Patrick Ball, a data scientist and the director of research at the Human Rights Data Analysis Group, is now stating that he believes a flaw in how the NSA trains SKYNET’s algorithm could be leading to mistakes and improper surveillance. Ball has provided testimony for war crimes tribunals in the past, and he told Ars Technica that the NSA’s methods are “completely bullshit” and called the algorithm scientifically unsound.
Ars Technica reported:
“Somewhere between 2,500 and 4,000 people have been killed by drone strikes in Pakistan since 2004, and most of them were classified by the US government as ‘extremists,’ the Bureau of Investigative Journalism reported. Based on the classification date of ‘20070108’ on one of the SKYNET slide decks (which themselves appear to date from 2011 and 2012), the machine learning program may have been in development as early as 2007.”
Based on Ball’s assessment, it is likely that thousands of innocent people in Pakistan may have been labelled as terrorists and possibly murdered based on the “scientifically unsound” algorithm that SKYNET employs.
SKYNET operates by collecting and storing metadata on the NSA cloud servers before extracting “relevant information” and then using the algorithm to determine possible leads for targeted assassination. These assassinations may be carried out by the “Find-Fix-Finish” strategy implementing Predator drones or “on-the-ground death squads.“
SKYNET’s analysis of metadata likely provides the program with details about people who may travel and sleep together, visits to other countries, and contact information. The slides released by Snowden reveal that the NSA machine learning algorithm uses more than 80 different categories to rate people as possible terrorists.
One large problem is that SKYNET relies on the user to provide the machine with examples of “known terrorists” in order to teach the algorithm to look for similar qualities. Ars Technica noted that since most terrorists are unlikely to take a survey from the NSA, the agency relies on possibly faulty indicators of what a terrorist’s behavior will look like. SKYNET’s algorithm analyzes metadata and compares that against a “known terrorist” and then produces a threat score for each individual.

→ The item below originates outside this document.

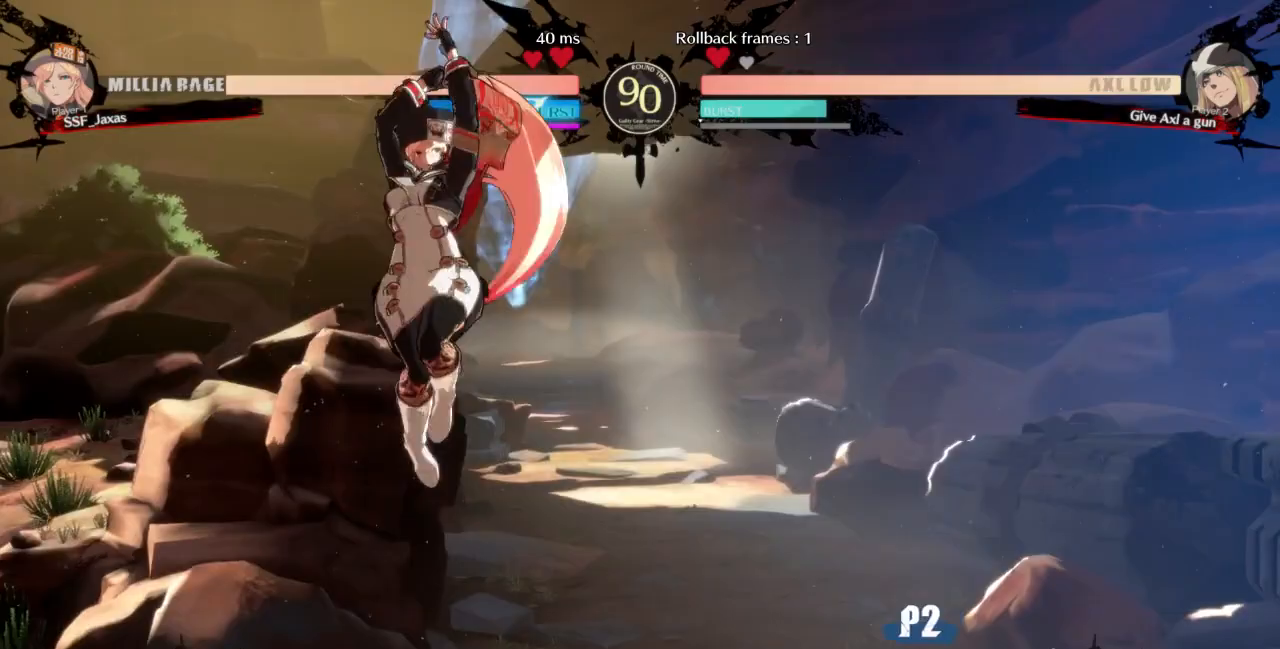
{"dt_ms": 500, "buttons": ["DPAD_LEFT"], "events": [[167, "L1", "down"], [300, "L1", "up"], [400, "DPAD_LEFT", "down"]]}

But what happens if the algorithm makes a mistake?
“If they are using the same records to train the model as they are using to test the model, their assessment of the fit is completely bullshit,” says Patrick Ball. “The usual practice is to hold some of the data out of the training process so that the test includes records the model has never seen before. Without this step, their classification fit assessment is ridiculously optimistic.”
The reality is that as long as the people of the United States allow agencies of the U.S. government to operate largely in secret, we will never know what type of programs and criteria are used to judge and analyze our behavior. How long will it be before SKYNET applies its algorithm to the American people?